Comcast Admits Their Zombie Problem
from the biggest-spammers-on-the-net dept
People have been talking about the problems of zombie machines spewing spam for a while. One of the biggest issues is how to get the broadband providers to do something about it, and to help stop the flow of spam from the computers of users who have no idea they’re sending out spam. One of the biggest targets in this discussion is Comcast – who, by their sheer size in the market, appears to have the most subscribers with compromised machines. In fact, last week, they admitted that they were, technically, “the biggest spammer on the internet.” They say that Comcast users send out 800 million messages a day – and 700 million of them are spam from zombie machines. Many have complained that Comcast hasn’t taken the situation seriously, but that seems to have changed lately. Over the last few months they’ve been a lot more proactive in letting subscribers know that their machines have been taken over – but it still takes a while, and end-users who end up getting cut off are often not savvy enough to understand what’s happening or how to fix it. One potential solution is to block port 25 – something that many other ISPs do – but Comcast has rejected that plan, knowing that the complaint and support costs would be overwhelming. Instead, it sounds like they’ve come up with a fairly creative method of dealing with the problem. They’re going to monitor overall usage, and if they become aware of a problem, they will remotely adjust only that user’s modem to block port 25. While this may still cause an occasional headache for some users, the overall impact should be much lower, and the non-tech-savvy zombie-fied customer will have the problem they didn’t know about solved without them knowing about it as well.

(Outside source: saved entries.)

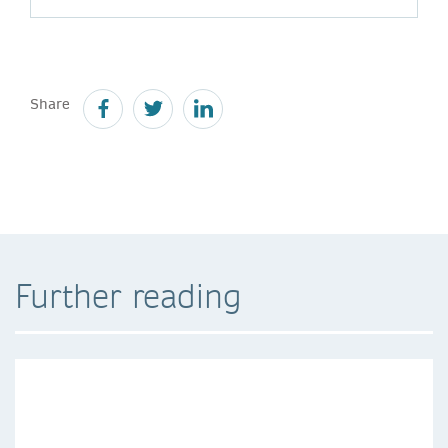
Share
Further reading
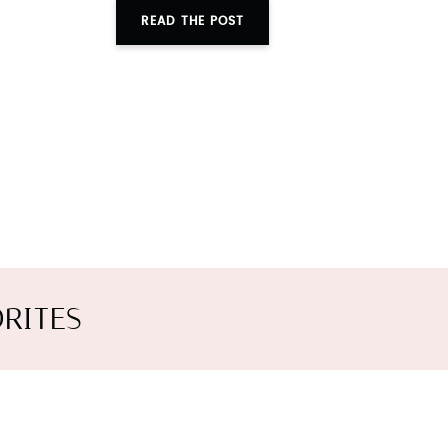
READ THE POST
RITES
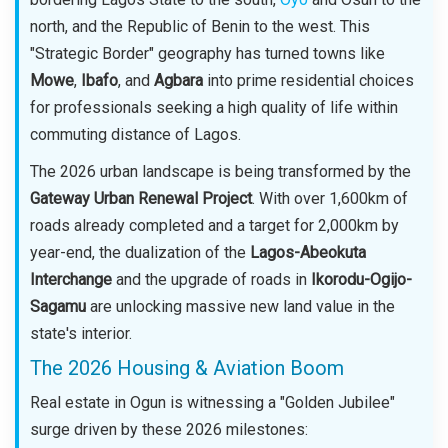
north, and the Republic of Benin to the west. This
"Strategic Border" geography has turned towns like
Mowe
,
Ibafo
, and
Agbara
into prime residential choices
for professionals seeking a high quality of life within
commuting distance of Lagos.
The 2026 urban landscape is being transformed by the
Gateway Urban Renewal Project
. With over 1,600km of
roads already completed and a target for 2,000km by
year-end, the dualization of the
Lagos-Abeokuta
Interchange
and the upgrade of roads in
Ikorodu-Ogijo-
Sagamu
are unlocking massive new land value in the
state's interior.
The 2026 Housing & Aviation Boom
Real estate in Ogun is witnessing a "Golden Jubilee"
surge driven by these 2026 milestones:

Comments on “Comcast Admits Their Zombie Problem”
Creative Solution Doublespeak
Instead of blocking port 25 they’ve decided to block port 25 instead.
Re: Creative Solution Doublespeak
Its the where they are blocking that is different not the what they are blocking.
Re: Re: Creative Solution Doublespeak
It’s actually the “who” not the what 🙂
Re: Creative Solution Doublespeak
uh… blocking all port 25s is quite different than just blocking those that are causing problems.
Intercept SMTP traffic
Just as many ISPs transparently intercept outbound TCP/80 traffic and force all browser clients to use a caching proxy unless the user opts-out, Comcast could intercept all outbound TCP/25 traffic from the average dynamic IP customer pools, force connections through a dedicated pool of “customer” SMTP relay servers.
This would allow automated detection and selective blocking of zombies, along with virus scanning, rate limiting, and other controls.
Customers who want to run their own mail servers would be upset, as would users who want to send email through authenticating SMTP servers at their employer or email provider. (For the latter, the smart customers will use SSL encrypted SMTP on TCP/465.)